Show Abstract | Download Original | Original Source | Check in Google Scholar | DOI: 10.37905/euler.v13i3.34962

Abstract

Landslides in tropical regions are often triggered by intense rainfall, causing significant impacts. This study assesses the feasibility of rainfall thresholds for landslide early warning in Kapanewon Samigaluh, Kulon Progo. The objectives include characterizing the rainfall regime, testing the relationship between rainfall and landslide events, evaluating spatial consistency with the landslide hazard map, and establishing and verifying operational thresholds. Landslide data from the BPBD and daily rainfall data from BMKG were processed by aligning the dates and performing quality checks, followed by quantitative analysis.

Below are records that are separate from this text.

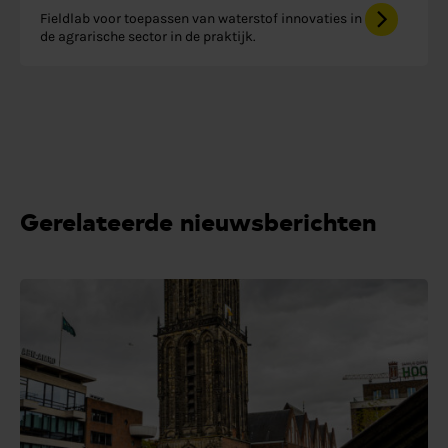
Fieldlab voor toepassen van waterstof innovaties in
de agrarische sector in de praktijk.
Gerelateerde nieuwsberichten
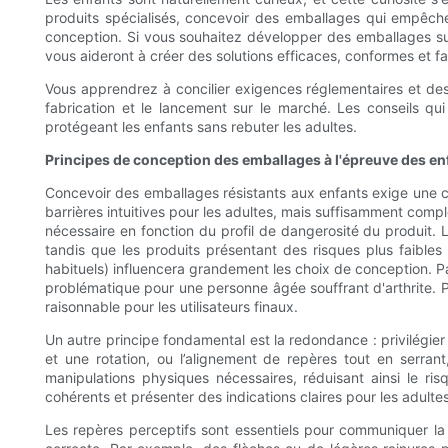
produits spécialisés, concevoir des emballages qui empêchent
conception. Si vous souhaitez développer des emballages sur 
vous aideront à créer des solutions efficaces, conformes et faci
Vous apprendrez à concilier exigences réglementaires et desi
fabrication et le lancement sur le marché. Les conseils q
protégeant les enfants sans rebuter les adultes.
Principes de conception des emballages à l'épreuve des en
Concevoir des emballages résistants aux enfants exige une co
barrières intuitives pour les adultes, mais suffisamment comp
nécessaire en fonction du profil de dangerosité du produit.
tandis que les produits présentant des risques plus faibles
habituels) influencera grandement les choix de conception. P
problématique pour une personne âgée souffrant d'arthrite. Pa
raisonnable pour les utilisateurs finaux.
Un autre principe fondamental est la redondance : privilégi
et une rotation, ou l’alignement de repères tout en serran
manipulations physiques nécessaires, réduisant ainsi le ri
cohérents et présenter des indications claires pour les adultes, 
Les repères perceptifs sont essentiels pour communiquer la fon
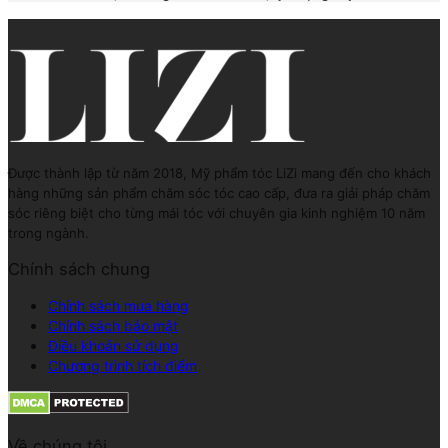
Được thành lập từ năm 2018, Mỹ phẩm tóc LiZi mang đến cho khách
hàng những sản phẩm chăm sóc tóc cao cấp, đưa ra giải pháp chăm
sóc riêng biệt cho từng mái tóc với chuyên gia kinh nghiệm 10 năm
trong ngành.
Chính sách chung
Chính sách mua hàng
Chính sách bảo mật
Điều khoản sử dụng
Chương trình tích điểm
Về chúng tôi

The number of landslide events analysed was 197, with rainfall data collected from a single measurement station. Thresholds were set using the median approach for daily rainfall (CH0) and three-day accumulation (CH−2) from the 2014–2023 series. Verification was conducted on 213 days of the 2024 rainy season using Proportion Correct. Characterization shows a consistent monsoonal pattern with notable interannual variability. A positive tendency is observed between annual rainfall accumulation and landslide frequency. Spatially, around 93% of events occur in high-hazard zones. The median-based thresholds obtained are 31 mm for CH0 and 81 mm for CH−2. Operational verification results in PC values of 84.0% for CH0 and 83.6% for CH−2, indicating acceptable performance. Physically, the intensity of rainfall on event days effectively distinguishes landslide from nonlandslide days, while three-day rainfall accumulation increases risk through soil saturation. These findings support the implementation of locally calibrated thresholds for strengthening early warning, with a focus on monitoring during the rainy season. However, the potential for false alarms related to geological conditions and land-use variability may affect model accuracy. Furthermore, periodic recalibration of thresholds is necessary to address uncertainties resulting from changing hydrometeorological conditions and land-use dynamics.